**What is required:**
Print the records below exactly; all of them are needed.

**Dataset records:**
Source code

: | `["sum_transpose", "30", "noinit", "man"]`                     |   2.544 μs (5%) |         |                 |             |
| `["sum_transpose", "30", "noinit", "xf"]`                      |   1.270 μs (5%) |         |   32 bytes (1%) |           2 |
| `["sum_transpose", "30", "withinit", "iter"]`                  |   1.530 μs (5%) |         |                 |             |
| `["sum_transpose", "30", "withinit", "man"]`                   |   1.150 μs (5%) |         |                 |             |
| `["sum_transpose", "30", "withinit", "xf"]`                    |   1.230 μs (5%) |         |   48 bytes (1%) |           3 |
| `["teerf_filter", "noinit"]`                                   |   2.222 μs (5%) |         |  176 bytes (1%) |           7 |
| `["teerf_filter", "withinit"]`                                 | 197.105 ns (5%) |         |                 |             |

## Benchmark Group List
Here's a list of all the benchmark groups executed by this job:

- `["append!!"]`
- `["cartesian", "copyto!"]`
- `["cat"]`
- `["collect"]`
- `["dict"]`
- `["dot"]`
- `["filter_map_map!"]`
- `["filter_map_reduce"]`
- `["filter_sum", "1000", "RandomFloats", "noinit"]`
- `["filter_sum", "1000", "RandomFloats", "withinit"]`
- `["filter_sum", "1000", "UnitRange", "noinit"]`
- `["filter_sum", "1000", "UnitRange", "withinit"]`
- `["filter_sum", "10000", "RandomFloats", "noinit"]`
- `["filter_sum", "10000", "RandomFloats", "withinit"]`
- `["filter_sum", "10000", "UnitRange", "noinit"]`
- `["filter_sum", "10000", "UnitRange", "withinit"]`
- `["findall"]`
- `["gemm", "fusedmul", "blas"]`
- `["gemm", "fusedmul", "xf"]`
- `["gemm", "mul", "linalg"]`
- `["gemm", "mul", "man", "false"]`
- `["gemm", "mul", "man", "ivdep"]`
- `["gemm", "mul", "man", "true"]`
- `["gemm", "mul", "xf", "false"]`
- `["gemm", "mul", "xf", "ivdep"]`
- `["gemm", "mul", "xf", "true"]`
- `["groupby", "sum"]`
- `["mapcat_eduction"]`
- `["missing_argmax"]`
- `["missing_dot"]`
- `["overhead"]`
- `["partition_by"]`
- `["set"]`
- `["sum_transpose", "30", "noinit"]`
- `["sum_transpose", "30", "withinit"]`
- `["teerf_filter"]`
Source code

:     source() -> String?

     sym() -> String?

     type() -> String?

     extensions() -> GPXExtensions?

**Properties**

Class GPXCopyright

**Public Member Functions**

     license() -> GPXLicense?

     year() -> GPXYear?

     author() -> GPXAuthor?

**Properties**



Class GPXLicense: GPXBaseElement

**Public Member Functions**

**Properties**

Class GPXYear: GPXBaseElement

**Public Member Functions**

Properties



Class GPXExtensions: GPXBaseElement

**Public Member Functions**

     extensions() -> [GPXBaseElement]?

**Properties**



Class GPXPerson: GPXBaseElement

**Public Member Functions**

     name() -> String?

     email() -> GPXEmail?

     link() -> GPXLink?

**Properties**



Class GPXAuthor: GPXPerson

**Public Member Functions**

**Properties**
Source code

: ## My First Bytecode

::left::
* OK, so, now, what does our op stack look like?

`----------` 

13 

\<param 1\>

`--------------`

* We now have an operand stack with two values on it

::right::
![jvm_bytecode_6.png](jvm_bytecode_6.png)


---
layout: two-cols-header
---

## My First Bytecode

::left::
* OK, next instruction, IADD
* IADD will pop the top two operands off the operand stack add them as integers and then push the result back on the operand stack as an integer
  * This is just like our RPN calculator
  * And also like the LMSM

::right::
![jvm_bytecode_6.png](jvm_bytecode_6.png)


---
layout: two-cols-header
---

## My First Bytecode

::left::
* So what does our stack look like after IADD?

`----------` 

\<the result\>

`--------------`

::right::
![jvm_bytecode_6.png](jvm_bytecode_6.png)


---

**Exercise output:**
Source code

: | `["sum_transpose", "30", "noinit", "man"]`                     |   2.544 μs (5%) |         |                 |             |
| `["sum_transpose", "30", "noinit", "xf"]`                      |   1.270 μs (5%) |         |   32 bytes (1%) |           2 |
| `["sum_transpose", "30", "withinit", "iter"]`                  |   1.530 μs (5%) |         |                 |             |
| `["sum_transpose", "30", "withinit", "man"]`                   |   1.150 μs (5%) |         |                 |             |
| `["sum_transpose", "30", "withinit", "xf"]`                    |   1.230 μs (5%) |         |   48 bytes (1%) |           3 |
| `["teerf_filter", "noinit"]`                                   |   2.222 μs (5%) |         |  176 bytes (1%) |           7 |
| `["teerf_filter", "withinit"]`                                 | 197.105 ns (5%) |         |                 |             |

## Benchmark Group List
Here's a list of all the benchmark groups executed by this job:

- `["append!!"]`
- `["cartesian", "copyto!"]`
- `["cat"]`
- `["collect"]`
- `["dict"]`
- `["dot"]`
- `["filter_map_map!"]`
- `["filter_map_reduce"]`
- `["filter_sum", "1000", "RandomFloats", "noinit"]`
- `["filter_sum", "1000", "RandomFloats", "withinit"]`
- `["filter_sum", "1000", "UnitRange", "noinit"]`
- `["filter_sum", "1000", "UnitRange", "withinit"]`
- `["filter_sum", "10000", "RandomFloats", "noinit"]`
- `["filter_sum", "10000", "RandomFloats", "withinit"]`
- `["filter_sum", "10000", "UnitRange", "noinit"]`
- `["filter_sum", "10000", "UnitRange", "withinit"]`
- `["findall"]`
- `["gemm", "fusedmul", "blas"]`
- `["gemm", "fusedmul", "xf"]`
- `["gemm", "mul", "linalg"]`
- `["gemm", "mul", "man", "false"]`
- `["gemm", "mul", "man", "ivdep"]`
- `["gemm", "mul", "man", "true"]`
- `["gemm", "mul", "xf", "false"]`
- `["gemm", "mul", "xf", "ivdep"]`
- `["gemm", "mul", "xf", "true"]`
- `["groupby", "sum"]`
- `["mapcat_eduction"]`
- `["missing_argmax"]`
- `["missing_dot"]`
- `["overhead"]`
- `["partition_by"]`
- `["set"]`
- `["sum_transpose", "30", "noinit"]`
- `["sum_transpose", "30", "withinit"]`
- `["teerf_filter"]`
Source code

:     source() -> String?

     sym() -> String?

     type() -> String?

     extensions() -> GPXExtensions?

**Properties**

Class GPXCopyright

**Public Member Functions**

     license() -> GPXLicense?

     year() -> GPXYear?

     author() -> GPXAuthor?

**Properties**



Class GPXLicense: GPXBaseElement

**Public Member Functions**

**Properties**

Class GPXYear: GPXBaseElement

**Public Member Functions**

Properties



Class GPXExtensions: GPXBaseElement

**Public Member Functions**

     extensions() -> [GPXBaseElement]?

**Properties**



Class GPXPerson: GPXBaseElement

**Public Member Functions**

     name() -> String?

     email() -> GPXEmail?

     link() -> GPXLink?

**Properties**



Class GPXAuthor: GPXPerson

**Public Member Functions**

**Properties**
Source code

: ## My First Bytecode

::left::
* OK, so, now, what does our op stack look like?

`----------` 

13 

\<param 1\>

`--------------`

* We now have an operand stack with two values on it

::right::
![jvm_bytecode_6.png](jvm_bytecode_6.png)


---
layout: two-cols-header
---

## My First Bytecode

::left::
* OK, next instruction, IADD
* IADD will pop the top two operands off the operand stack add them as integers and then push the result back on the operand stack as an integer
  * This is just like our RPN calculator
  * And also like the LMSM

::right::
![jvm_bytecode_6.png](jvm_bytecode_6.png)


---
layout: two-cols-header
---

## My First Bytecode

::left::
* So what does our stack look like after IADD?

`----------` 

\<the result\>

`--------------`

::right::
![jvm_bytecode_6.png](jvm_bytecode_6.png)


---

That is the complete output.